Long before titles were attached to paintings, artists were happy to paint and the viewers happy to view and over time the paintings were graced with informal, simple and observational titles. This process created a plethora of pieces known by their most distinguishing feature. The Mona Lisa was also similarly adorned with the nickname “La Gioconda”; Ironically meaning “the merry one”. People in general were happy with this arrangement in a time when paintings spoke of idealised scenes in which they could understand.

Artists statuses began to change in the 19th century and in the shift that followed, they themselves began to think up their own titles for the masterpieces they created, like Goya with Disasters of war.

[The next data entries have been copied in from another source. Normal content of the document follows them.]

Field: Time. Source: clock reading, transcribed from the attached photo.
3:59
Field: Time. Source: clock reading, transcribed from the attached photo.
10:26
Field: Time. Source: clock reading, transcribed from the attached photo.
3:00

The creation of Good morning Mr Courbet By Courbet in 1854, however, brought events to a whole new level. The artist was now on par with the collector. From now on an artist would describe in a title what interested him about his artwork, perhaps the most obvious example of this was Whistlers Arrangement in grey and black - whereby he placed emphasis on the colour and composition within the painting and not the subject itself, which of course was his mother.

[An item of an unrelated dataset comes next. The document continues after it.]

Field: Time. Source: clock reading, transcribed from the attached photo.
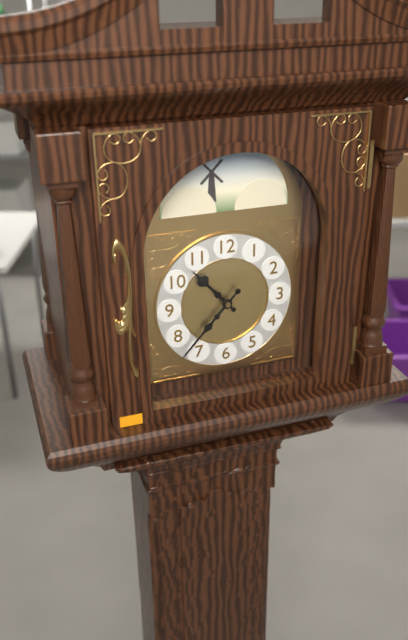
10:37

Craig Kerrecoe, I scream but it only comes out as a whisper

Craig Kerrecoe, I scream but it only comes out as a whisper

 Titles started to fall in to three main categories;

Aspirational

Largely narcissistic or meant to deliberately confuse, aspirational titles come in two parts; Philosophical and literary or homages. The former is mastered to perfection in Damien Hirst’s The physical Impossibility Of Death in the Mind of Someone Living - Which is a contemporary piece of art in the form of a dead shark in a tank of formaldehyde. Homages generally pay tribute to and associate the artists work with a better artist by using a similar title.

Personal

One example of a personal title is something that has a private meaning to the artist. Still life painter Eric Rimmington proceeded to call a painting of a tea kettle “Gilles” which is  French for “Giles”, The reason for this was only known to Rimmington. Another favoured way to adorn paintings with titles was to use general points of reference such as the weather or the time of day like Monet’s - Haystacks at sunset, frosty weather.

Abstract

Neutral abstract titles are usually distinguished by a component of the picture such as colour like Mondrian’s Composition in Red, Yellow and Blue. A more extreme version of Abstract titles are the minimal type, which almost mimic art in the early days by appearing to be untitled. Jackson Pollock simply named his first drip painting Number 1 - Though this was soon to be outdone by a painting called -“Untitled

 

For the most part, the titles that accompany a painting have come full circle and the painters and exhibition goers are back where they started, despite the artists attempt to claw back what is rightfully theirs, the public continue to have the last word. Take a previously used example, Whistlers Arrangement in grey and black - the painting shows Whistlers Mother and will always be known as just that.